A brake drum is a metal drum that is used in conjunction with a brake drum friction component known as brake shoes. The drum rotates with the road wheel, and the shoes which are fitted inside the drum are stationary; when the foot brake is applied, the shoes are forced against the inner surface of the drum wall, which slows and stops the wheel.

The brake drum plays a pivotal role in the parking brake operation also. While drum brakes were once the only type of brake available, they are no longer commonplace.

In fact, most modern vehicles employ calipers and rotors, which have largely replaced brake drum technology.

Where’s a Brake Drum Located?

While not as common as they were, drums are still fitted to some vehicles; however, you will only find them on the rear wheels of a vehicle, never at the front.

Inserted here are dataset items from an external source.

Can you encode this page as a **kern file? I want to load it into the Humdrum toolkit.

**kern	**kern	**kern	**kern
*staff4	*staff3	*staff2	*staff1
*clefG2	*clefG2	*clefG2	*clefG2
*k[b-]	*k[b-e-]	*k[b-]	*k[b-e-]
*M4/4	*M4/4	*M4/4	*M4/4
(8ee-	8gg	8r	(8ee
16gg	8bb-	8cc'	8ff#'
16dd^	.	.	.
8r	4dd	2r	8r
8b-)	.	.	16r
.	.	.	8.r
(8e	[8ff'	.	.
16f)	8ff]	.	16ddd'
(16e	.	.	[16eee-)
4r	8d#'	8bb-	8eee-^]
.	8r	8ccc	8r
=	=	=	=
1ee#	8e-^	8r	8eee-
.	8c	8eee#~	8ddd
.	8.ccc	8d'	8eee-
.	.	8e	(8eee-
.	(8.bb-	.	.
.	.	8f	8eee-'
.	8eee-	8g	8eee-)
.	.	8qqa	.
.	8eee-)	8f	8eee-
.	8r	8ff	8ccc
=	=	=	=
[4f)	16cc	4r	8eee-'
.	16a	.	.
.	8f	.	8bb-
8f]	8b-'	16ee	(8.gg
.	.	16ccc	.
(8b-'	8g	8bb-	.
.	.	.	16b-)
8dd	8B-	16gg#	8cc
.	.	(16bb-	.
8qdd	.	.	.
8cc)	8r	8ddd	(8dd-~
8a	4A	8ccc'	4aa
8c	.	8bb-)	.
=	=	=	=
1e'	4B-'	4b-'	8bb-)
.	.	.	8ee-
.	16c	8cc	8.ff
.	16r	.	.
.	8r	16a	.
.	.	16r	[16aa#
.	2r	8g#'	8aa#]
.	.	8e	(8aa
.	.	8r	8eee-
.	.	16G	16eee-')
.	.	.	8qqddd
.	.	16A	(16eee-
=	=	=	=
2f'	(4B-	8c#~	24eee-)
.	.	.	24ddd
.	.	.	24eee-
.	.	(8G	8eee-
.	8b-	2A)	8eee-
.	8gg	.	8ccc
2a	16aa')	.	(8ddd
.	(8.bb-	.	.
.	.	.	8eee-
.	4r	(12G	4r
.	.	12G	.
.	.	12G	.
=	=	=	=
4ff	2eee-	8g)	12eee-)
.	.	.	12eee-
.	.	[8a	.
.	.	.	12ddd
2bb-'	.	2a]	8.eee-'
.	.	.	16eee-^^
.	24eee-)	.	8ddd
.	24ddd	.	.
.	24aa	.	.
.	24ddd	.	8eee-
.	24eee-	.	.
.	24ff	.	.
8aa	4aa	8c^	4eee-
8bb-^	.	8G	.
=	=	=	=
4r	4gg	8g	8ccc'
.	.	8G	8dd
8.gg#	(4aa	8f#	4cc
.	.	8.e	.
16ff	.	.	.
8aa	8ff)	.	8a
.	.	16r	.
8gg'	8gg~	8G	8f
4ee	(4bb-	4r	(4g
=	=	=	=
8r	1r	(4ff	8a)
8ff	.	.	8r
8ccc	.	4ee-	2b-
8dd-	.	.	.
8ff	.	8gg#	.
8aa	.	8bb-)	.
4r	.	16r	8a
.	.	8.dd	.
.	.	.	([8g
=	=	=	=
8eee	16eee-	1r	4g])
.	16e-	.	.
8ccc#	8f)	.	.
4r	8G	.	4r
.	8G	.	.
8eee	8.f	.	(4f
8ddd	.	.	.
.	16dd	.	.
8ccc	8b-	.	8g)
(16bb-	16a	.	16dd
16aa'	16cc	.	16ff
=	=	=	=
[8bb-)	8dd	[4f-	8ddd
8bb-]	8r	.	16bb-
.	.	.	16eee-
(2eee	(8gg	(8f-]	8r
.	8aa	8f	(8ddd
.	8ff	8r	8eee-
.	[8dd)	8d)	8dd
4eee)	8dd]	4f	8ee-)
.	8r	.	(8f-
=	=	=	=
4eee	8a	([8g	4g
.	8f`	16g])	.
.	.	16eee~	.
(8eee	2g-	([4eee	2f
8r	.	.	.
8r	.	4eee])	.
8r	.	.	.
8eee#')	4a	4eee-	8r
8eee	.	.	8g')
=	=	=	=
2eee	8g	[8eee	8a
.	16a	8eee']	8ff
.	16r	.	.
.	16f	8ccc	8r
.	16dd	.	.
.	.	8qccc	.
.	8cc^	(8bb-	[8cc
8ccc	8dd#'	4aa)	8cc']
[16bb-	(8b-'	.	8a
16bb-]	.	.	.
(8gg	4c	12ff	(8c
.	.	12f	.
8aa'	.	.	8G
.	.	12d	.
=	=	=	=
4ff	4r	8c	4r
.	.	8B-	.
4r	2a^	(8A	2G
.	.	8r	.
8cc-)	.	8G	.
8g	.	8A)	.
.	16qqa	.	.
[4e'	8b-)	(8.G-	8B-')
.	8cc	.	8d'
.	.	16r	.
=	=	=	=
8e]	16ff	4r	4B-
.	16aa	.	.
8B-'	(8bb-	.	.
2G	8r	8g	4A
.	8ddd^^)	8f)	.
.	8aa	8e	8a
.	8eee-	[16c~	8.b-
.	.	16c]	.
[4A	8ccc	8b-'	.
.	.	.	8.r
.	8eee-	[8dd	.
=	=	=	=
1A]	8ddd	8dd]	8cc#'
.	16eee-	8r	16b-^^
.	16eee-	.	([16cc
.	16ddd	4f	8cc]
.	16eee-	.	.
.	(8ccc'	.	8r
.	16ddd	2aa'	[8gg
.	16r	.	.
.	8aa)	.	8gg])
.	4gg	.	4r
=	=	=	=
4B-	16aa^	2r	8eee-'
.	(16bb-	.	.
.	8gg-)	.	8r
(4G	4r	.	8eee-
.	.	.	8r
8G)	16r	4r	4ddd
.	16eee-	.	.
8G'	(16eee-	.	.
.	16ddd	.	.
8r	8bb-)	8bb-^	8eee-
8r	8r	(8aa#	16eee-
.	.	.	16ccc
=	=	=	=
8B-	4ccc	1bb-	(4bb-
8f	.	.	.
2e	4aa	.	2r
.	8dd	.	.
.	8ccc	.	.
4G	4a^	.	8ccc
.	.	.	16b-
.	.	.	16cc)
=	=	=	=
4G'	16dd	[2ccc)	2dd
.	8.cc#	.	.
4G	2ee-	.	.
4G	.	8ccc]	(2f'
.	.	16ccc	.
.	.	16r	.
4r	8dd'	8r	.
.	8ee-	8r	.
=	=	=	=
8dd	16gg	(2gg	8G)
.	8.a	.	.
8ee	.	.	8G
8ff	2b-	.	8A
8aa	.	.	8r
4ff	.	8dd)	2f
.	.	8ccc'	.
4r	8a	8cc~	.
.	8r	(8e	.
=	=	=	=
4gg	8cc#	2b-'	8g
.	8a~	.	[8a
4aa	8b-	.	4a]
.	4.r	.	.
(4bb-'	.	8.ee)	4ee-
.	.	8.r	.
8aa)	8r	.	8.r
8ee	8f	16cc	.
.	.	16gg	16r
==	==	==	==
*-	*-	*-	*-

As modern cars employ an open-spoked wheel design, it is possible to identity which type of brakes your vehicle has without removing the road wheel.

As said, the drums, if fitted, will only ever be fitted to the rear of your vehicle.

Common Brake Drum Problems

Brake drums are tried and trusted and are low technology and, as such in themselves, don’t suffer from major issues. Typically, the only trouble caused is drum wear.

Brake drums employ an inner machined surface that interfaces with the brake shoes. It’s this surface that wears out, gets market, and gets out of shape. The surface may be machined or turned, it’s a process of removing a thin layer of metal, but the machining process importantly makes the drum true again.

Brake drums are marked with a minimum inner drum size; a drum that’s below this number is, as you’ve guessed, at the end of its useful life and not suitable for machining.